His last months in office saw the Kurdistan Region reach elevated highs after the independence referendum, but tumble to disastrous lows when Iraqi forces took over disputed areas and internal disputes erupted.
In a televised address three days before the end of his term as president, Barzani reiterated that he refuses any extension to his time in office beyond November 1, but he pledged to remain with his people, serving as a Peshmerga in the struggle for independence.
With respect to Baghdad’s military maneuvers this month, Barzani opined that such events would have occurred even without the referendum. He said that Baghdad postponed the Hawija offensive intentionally in order to build up forces ready to mobilize against Kurdistan.
“Even if the referendum wasn’t held, there was a plan to attack Kurdistani areas and destabilize the situation in the Kurdistan Region. The culture in Baghdad hasn’t changed,” he said, adding that the central government does not believe in federalism.
He said the use of Iraqi forces in a political struggle is unconstitutional and a continuation of the same mentality and culture of genocide against the Kurds.
Barzani offered that Kurdistan sought dialogue and still favours dialogue, but “vain” authorities in Baghdad sought war, especially the Shiite militias, and the Peshmerga were forced to defend themselves.
“We don’t want bloodshed. We want the problems to be resolved through dialogue. But if you intend to wage war, we will choose death and won’t allow our honor to be broken,” Barzani said, adding that he hopes Baghdad will be ready to talk.
He blamed the quick Kurdish retreat from the majority of the disputed areas on “treason,” saying Kirkuk was handed over to the Iraqis.
“The Peshmerga and all the people of Kurdistan were stabbed in the back by a poisonous dagger,” he said.

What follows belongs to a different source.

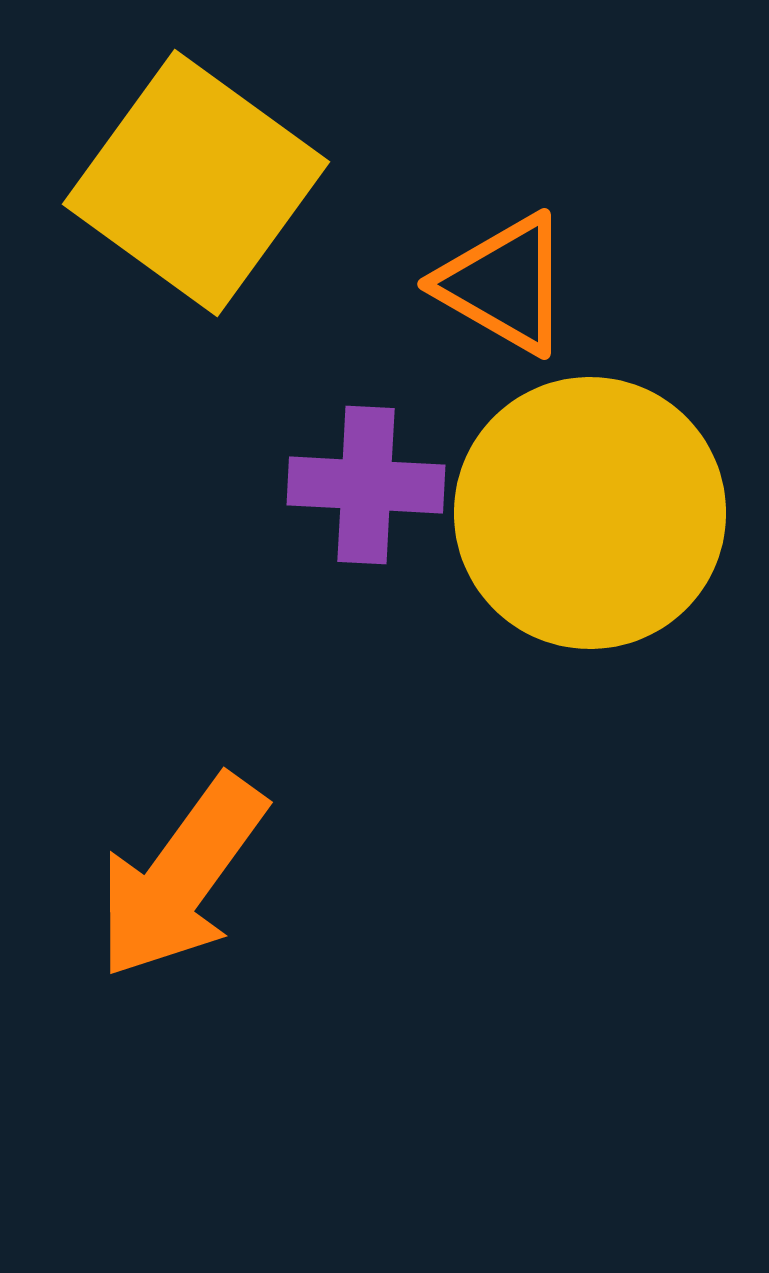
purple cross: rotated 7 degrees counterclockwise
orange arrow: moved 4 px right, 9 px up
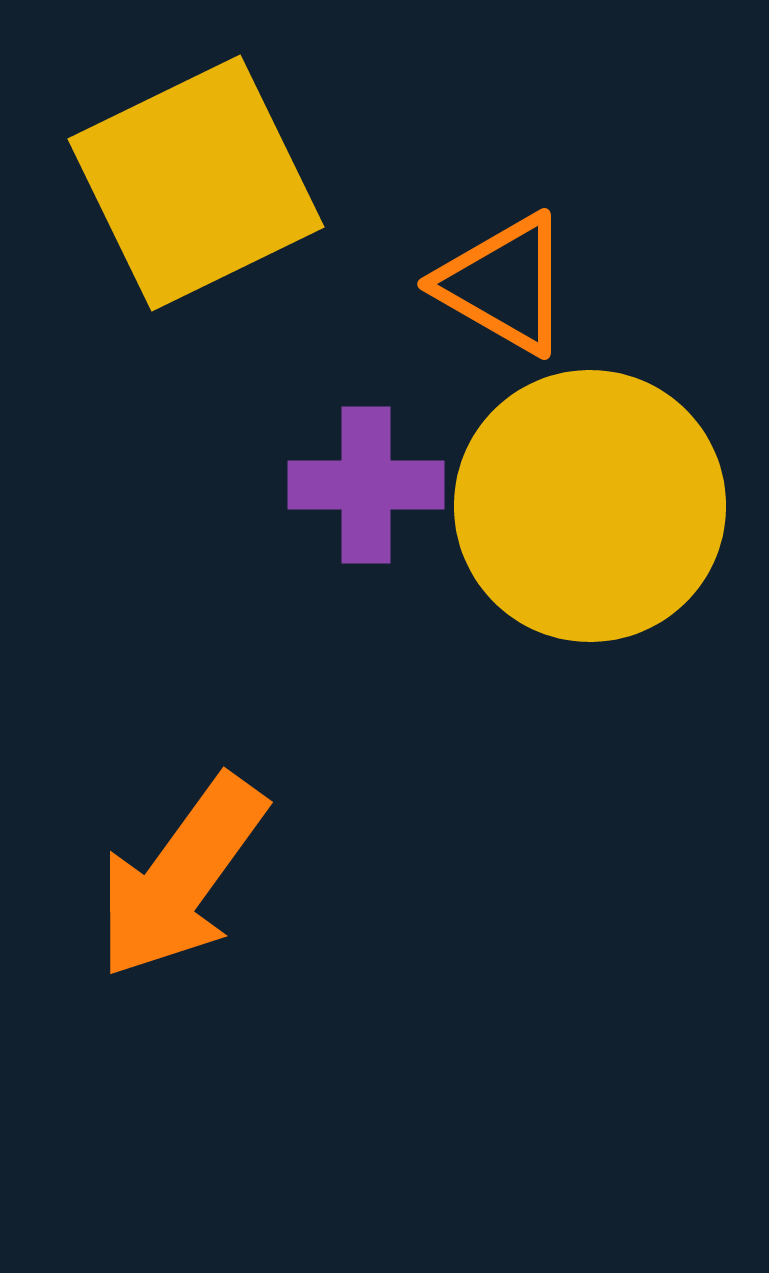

Despite the problems, he said that no one can erase the voices of three million people calling for independence.
The Kurdistan Region, some of the disputed or Kurdistani areas claimed by Erbil and Baghdad, and the diaspora participated in the September 25 referendum to support independence. Nearly 93 percent of ballots indicated ‘Yes’ for independence.
Iraqi forces including the Iran-backed Hashd al-Shaabi paramilitaries began taking control of the disputed areas on October 15. They want to impose federal control on borders, waterways, and oil fields.
Barzani emotionally campaigned in favor of holding the referendum despite calls from the international community to postpone the vote.
His term was last extended in August 2015 until such time as elections are held. Barzani called for presidential and parliamentary elections to be held on November 1 – a date that was subsequently postponed by parliament.
He submitted a letter to parliament on Saturday, announcing his resignation.